Amateur de vin depuis près de 30 ans et internaute intervenant sur un forum de dégustateurs depuis plusieurs années, j’ai crée ce blog pour regrouper et rendre plus accessibles mes modestes contributions consacrées à la chose vinique.

 

Mes articles parlent presque toujours de rencontres que j’ai eu l’occasion de faire grâce au vin :

rencontres avec de belles bouteilles pour le plaisir des sens et la magie de l’instant,

rencontres avec des amis partageant la même passion pour la richesse des échanges et les moments de convivialité inoubliables,

rencontres avec des vignerons et avec leur vignoble pour des moments tout simplement magiques sur les routes du vin ou au fond des caves.

 

J’essaie de me perfectionner dans l’art compliqué de la dégustation dans le seul but de mieux comprendre et mieux pouvoir apprécier tous les vins.

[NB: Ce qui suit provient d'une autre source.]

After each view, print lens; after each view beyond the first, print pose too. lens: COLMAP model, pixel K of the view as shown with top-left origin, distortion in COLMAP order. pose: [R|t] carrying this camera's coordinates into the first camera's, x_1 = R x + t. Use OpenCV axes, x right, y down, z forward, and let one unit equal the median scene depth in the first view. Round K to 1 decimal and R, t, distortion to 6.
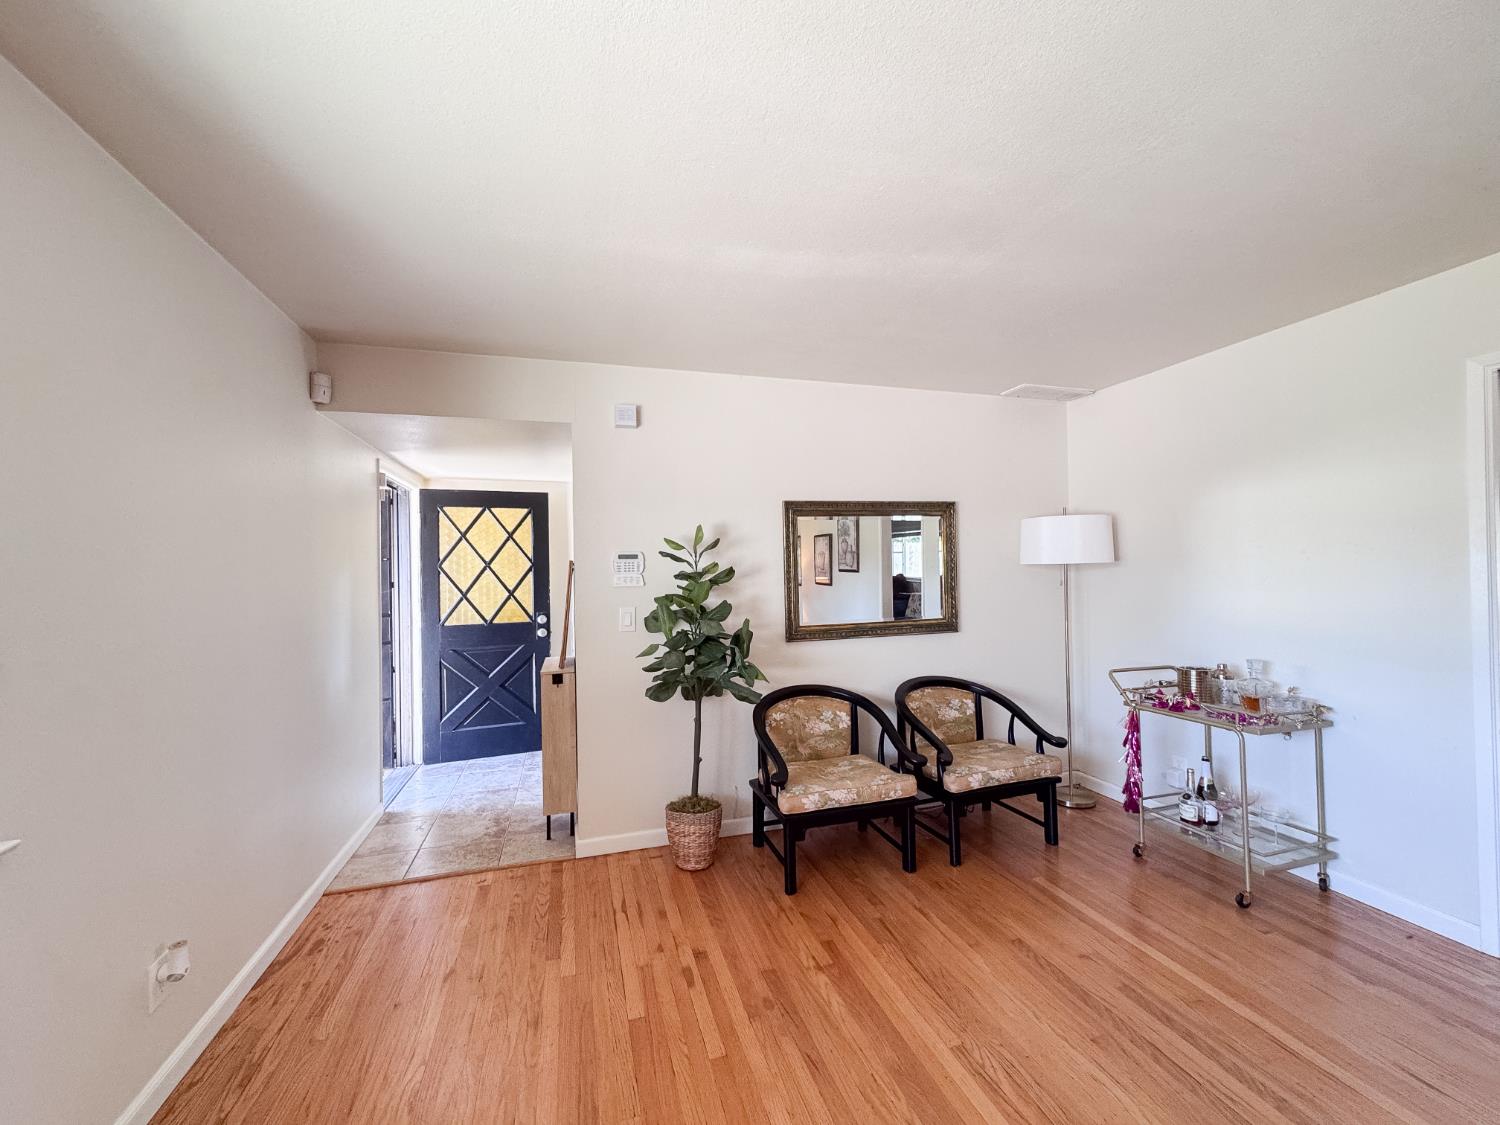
lens RADIAL K [[599.1, 0, 750.7], [0, 599.1, 563.6], [0, 0, 1]] dist [-0.000568, -0.000542]
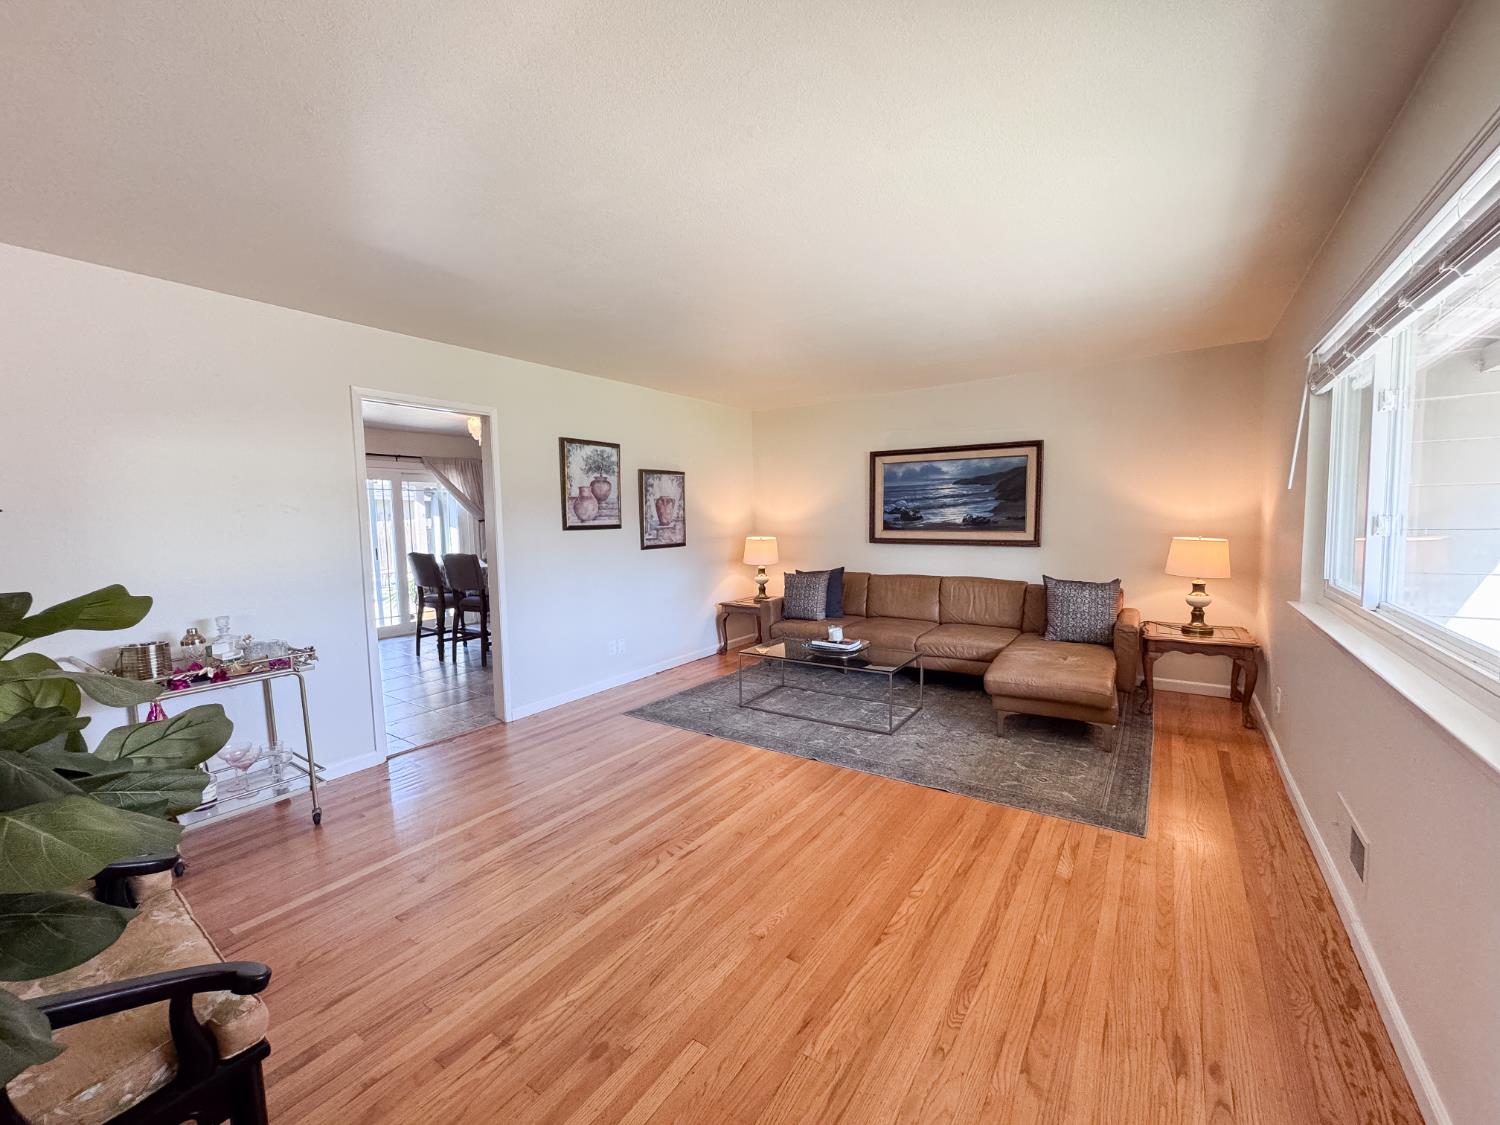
lens RADIAL K [[599.1, 0, 756.1], [0, 599.1, 568.8], [0, 0, 1]] dist [-0.000568, -0.000542]
pose [[-0.633887, -0.028477, 0.772901, -0.683764], [0.023655, 0.998141, 0.056176, 0.062511], [-0.773064, 0.053892, -0.632035, 1.286521]]
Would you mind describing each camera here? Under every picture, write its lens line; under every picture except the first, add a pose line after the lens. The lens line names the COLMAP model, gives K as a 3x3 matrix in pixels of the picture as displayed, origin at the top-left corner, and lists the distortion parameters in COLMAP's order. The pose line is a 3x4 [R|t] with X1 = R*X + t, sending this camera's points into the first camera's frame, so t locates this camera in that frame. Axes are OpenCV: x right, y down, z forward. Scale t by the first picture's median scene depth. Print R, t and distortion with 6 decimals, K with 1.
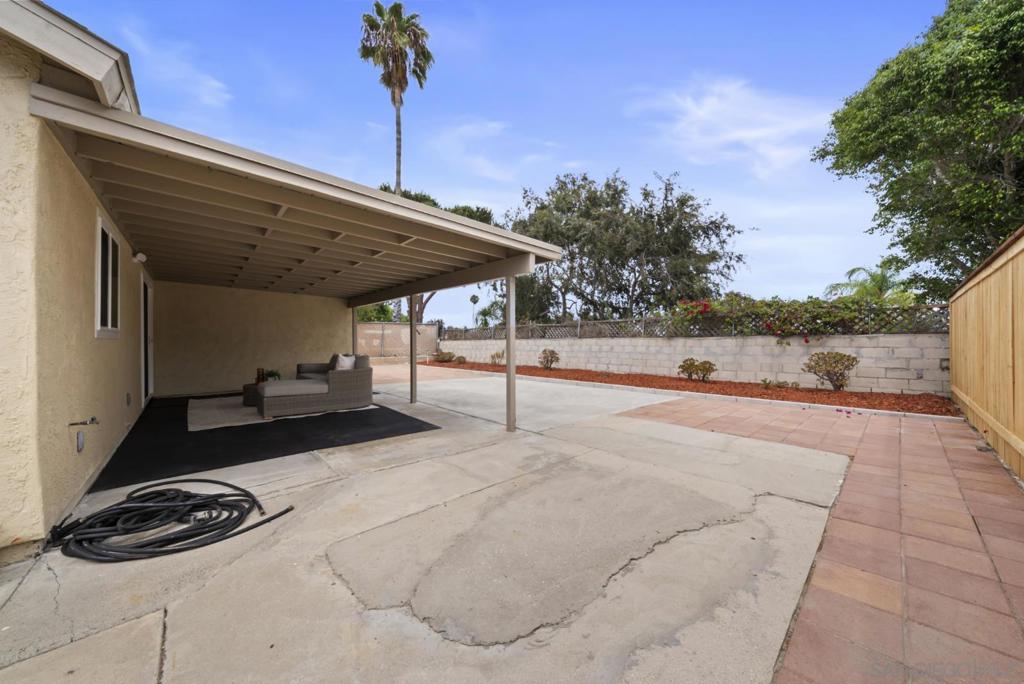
lens RADIAL K [[352.7, 0, 507.5], [0, 352.7, 340.2], [0, 0, 1]] dist [-0.001390, -0.000612]
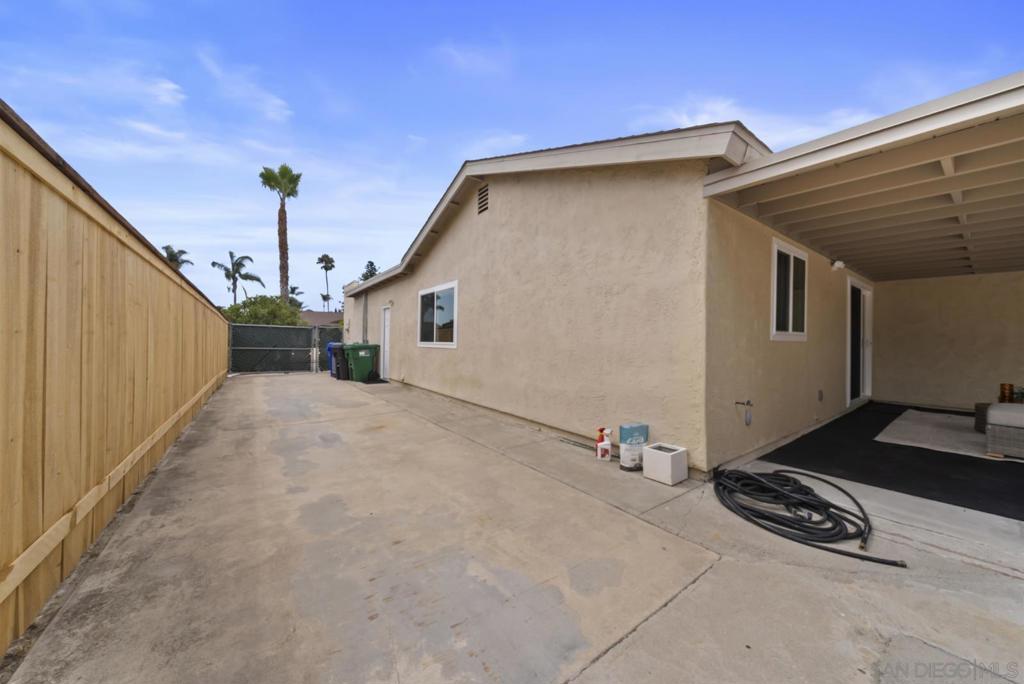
lens RADIAL K [[352.7, 0, 513.3], [0, 352.7, 342.0], [0, 0, 1]] dist [-0.001390, -0.000612]
pose [[-0.092062, 0.003100, -0.995748, 0.235092], [-0.004671, 0.999983, 0.003545, -0.002325], [0.995742, 0.004978, -0.092046, 0.251501]]
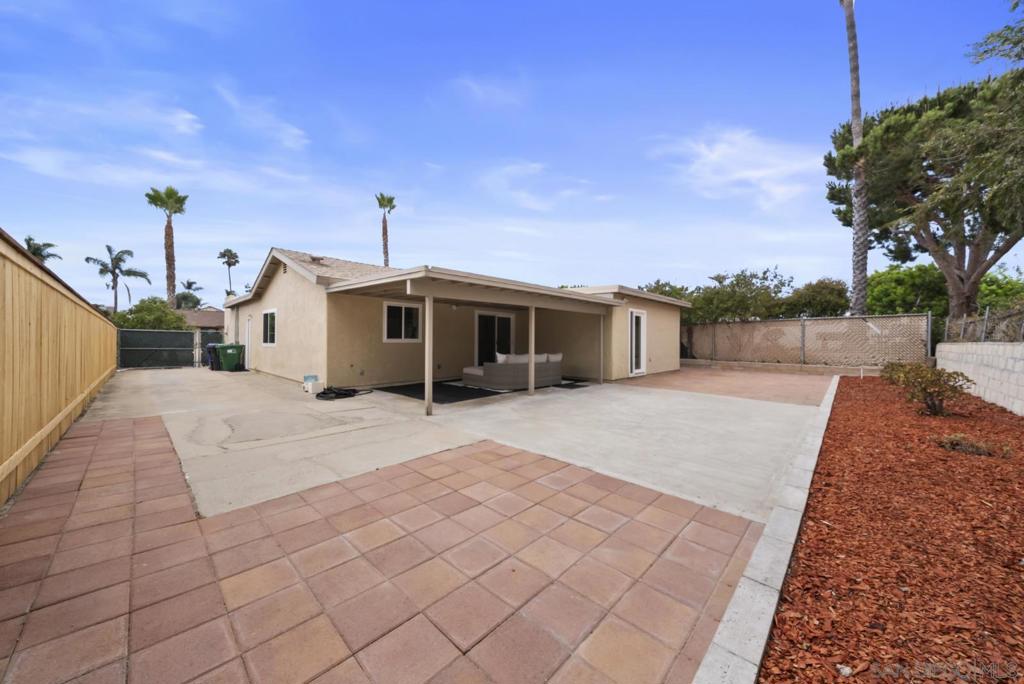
lens RADIAL K [[352.7, 0, 508.7], [0, 352.7, 343.4], [0, 0, 1]] dist [-0.001390, -0.000612]
pose [[0.083727, 0.006410, -0.996468, 2.755471], [-0.002401, 0.999978, 0.006230, -0.024517], [0.996486, 0.001871, 0.083741, 2.450492]]
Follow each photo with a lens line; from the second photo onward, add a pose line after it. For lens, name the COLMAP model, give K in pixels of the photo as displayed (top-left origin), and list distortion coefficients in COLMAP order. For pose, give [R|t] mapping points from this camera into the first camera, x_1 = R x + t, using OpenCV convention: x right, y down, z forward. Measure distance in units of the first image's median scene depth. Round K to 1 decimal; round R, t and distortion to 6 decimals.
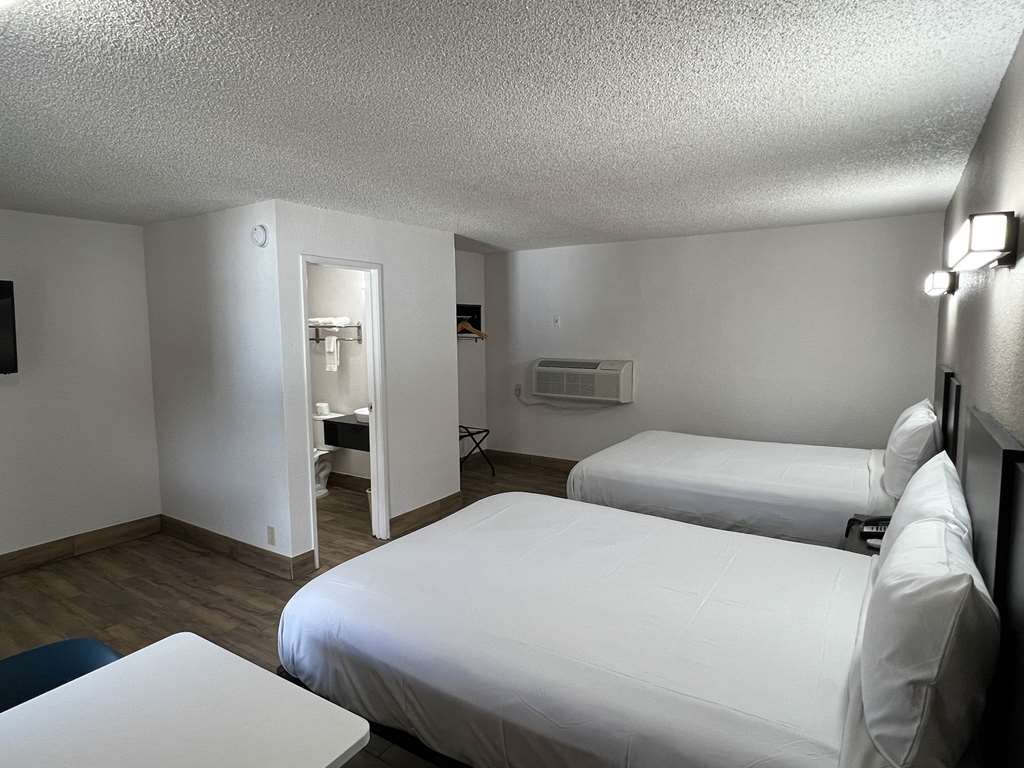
lens RADIAL K [[564.8, 0, 515.9], [0, 564.8, 385.9], [0, 0, 1]] dist [-0.002079, -0.000604]
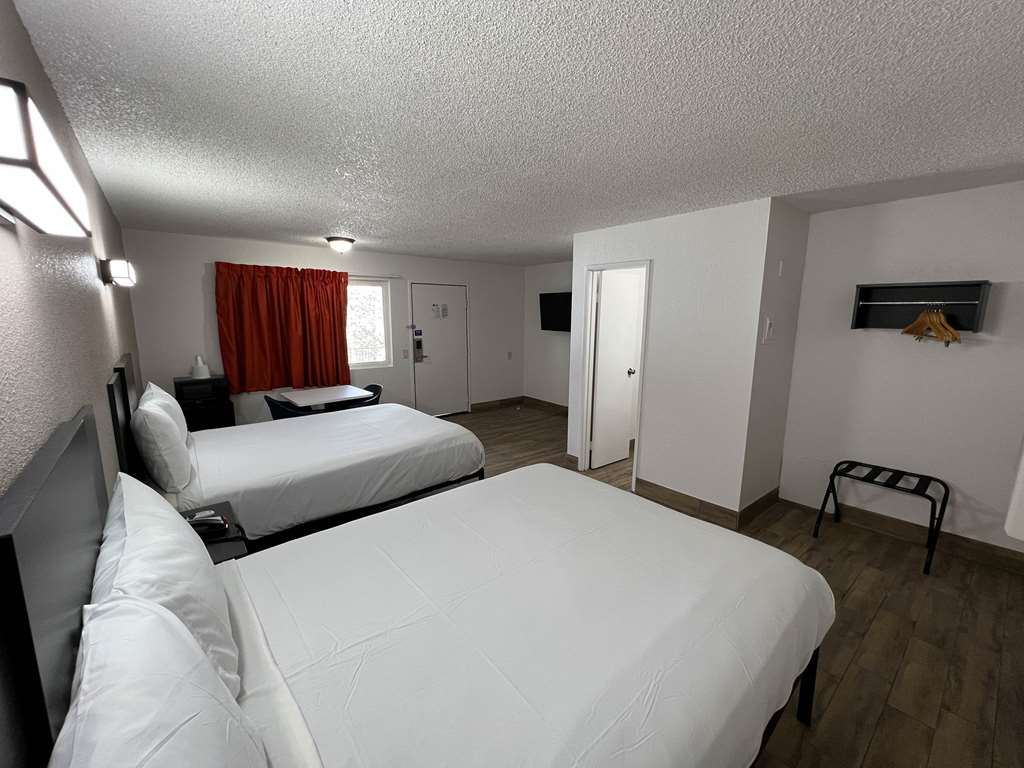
lens RADIAL K [[417.0, 0, 512.0], [0, 417.0, 384.0], [0, 0, 1]] dist [0.000378, 0.000184]
pose [[-0.316723, 0.167582, -0.933597, 0.636939], [-0.085596, 0.975203, 0.204088, -0.112394], [0.944648, 0.144551, -0.294525, 0.952999]]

Mes avis et mes appréciations sont totalement subjectifs : une dégustation purement organoleptique ne me procure qu’un plaisir incomplet.

Quand j’ouvre une bouteille de vin, j’aime pouvoir y associer le visage du vigneron qui l’a fait naître, j’aime connaître les secrets de son terroir, j’aime avoir plein d’images et de souvenirs associés à ce liquide blanc ou rouge qui brille dans mon verre.

 

Merci à tous ceux qui viennent me rendre visite.